Facebook Shares performed the worst of the three tested variables. Facebook Shares actually performed worse than random (18.31% vs 18.93%), meaning that randomly selected pairs would be more likely to switch than those where shares of the second were higher than the first. This is not altogether surprising as it is the general industry consensus that social signals are lagging factors — that is to say the traffic from higher rankings drives higher social shares, not social shares drive higher rankings. Subsequently, we would expect to see the ranking change first before we would see the increase in social shares.
Raw root linking domain counts performed substantially better than shares and the control at ~20.5%. As I indicated before, this type of analysis is incredibly subtle because it only detects when a factor is both leading and Moz Link Explorer discovered the relevant factor before Google. Nevertheless, this result was statistically significant with a P value <0.0001 and a 95% confidence interval that RLDs will predict future ranking changes around 1.5% greater than random.
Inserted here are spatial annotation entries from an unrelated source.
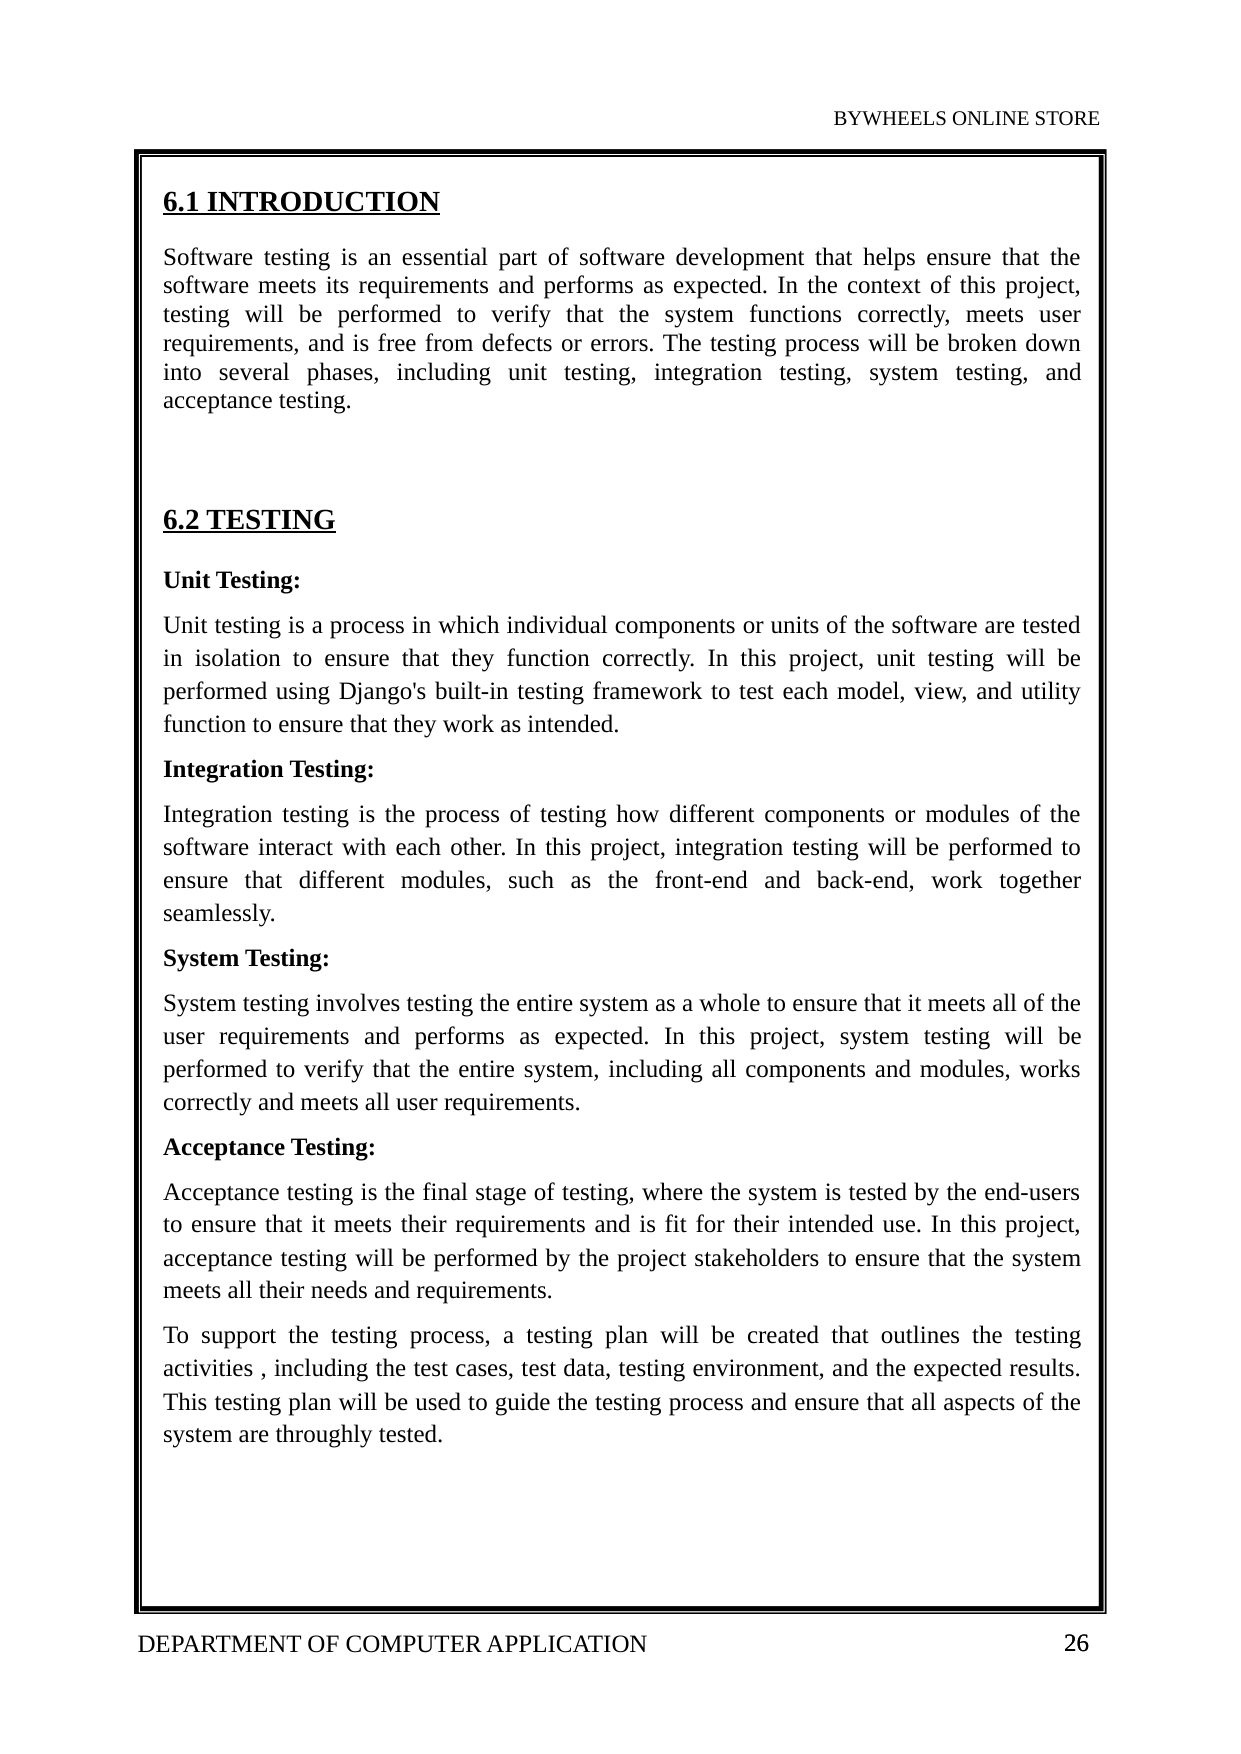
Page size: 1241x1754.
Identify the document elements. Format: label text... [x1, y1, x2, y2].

text Integration Testing: [163, 754, 1082, 783]
text 26 [1064, 1628, 1095, 1657]
text Unit testing is a process in which individual components or units of the software are tested in isolation to ensure that they function correctly. In this project, unit testing will be performed using Django's built-in testing framework to test each model, view, and utility function to ensure that they work as intended. [163, 610, 1082, 738]
text Software testing is an essential part of software development that helps ensure that the software meets its requirements and performs as expected. In the context of this project, testing will be performed to verify that the system functions correctly, meets user requirements, and is free from defects or errors. The testing process will be broken down into several phases, including unit testing, integration testing, system testing, and acceptance testing. [163, 242, 1082, 414]
text DEPARTMENT OF COMPUTER APPLICATION [137, 1629, 658, 1658]
text 6.2 TESTING [163, 502, 1082, 536]
text Acceptance Testing: [163, 1132, 1082, 1160]
text Unit Testing: [163, 565, 1082, 594]
text Acceptance testing is the final stage of testing, where the system is tested by the end-users to ensure that it meets their requirements and is fit for their intended use. In this project, acceptance testing will be performed by the project stakeholders to ensure that the system meets all their needs and requirements. [163, 1177, 1082, 1304]
text Integration testing is the process of testing how different components or modules of the software interact with each other. In this project, integration testing will be performed to ensure that different modules, such as the front-end and back-end, work together seamlessly. [163, 799, 1082, 927]
text BYWHEELS ONLINE STORE [654, 106, 1100, 130]
text System testing involves testing the entire system as a whole to ensure that it meets all of the user requirements and performs as expected. In this project, system testing will be performed to verify that the entire system, including all components and modules, works correctly and meets all user requirements. [163, 988, 1082, 1116]
text To support the testing process, a testing plan will be created that outlines the testing activities , including the test cases, test data, testing environment, and the expected results. This testing plan will be used to guide the testing process and ensure that all aspects of the system are throughly tested. [163, 1321, 1082, 1448]
text 6.1 INTRODUCTION [163, 184, 1082, 218]
text System Testing: [163, 943, 1082, 972]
By far, the highest performing factor was Page Authority. At 21.5%, PA correctly predicted changes in SERPs 2.6% better than random. This is a strong indication of a leading factor, greatly outperforming social shares and outperforming the best predictive raw metric, root linking domains.This is not unsurprising. Page Authority is built to predict rankings, so we should expect that it would outperform raw metrics in identifying when a shift in rankings might occur. Now, this is not to say that Google uses Moz Page Authority to rank sites, but rather that Moz Page Authority is a relatively good approximation of whatever link metrics Google is using to determine ranking sites.
There are so many different experimental designs we can use to help improve our research industry-wide, and this is just one of the methods that can help us tease out the differences between causal ranking factors and lagging correlates. Experimental design does not need to be elaborate and the statistics to determine reliability do not need to be cutting edge. While machine learning offers much promise for improving our predictive models, simple statistics can do the trick when we’re establishing the fundamentals.
Now, get out there and do some great research!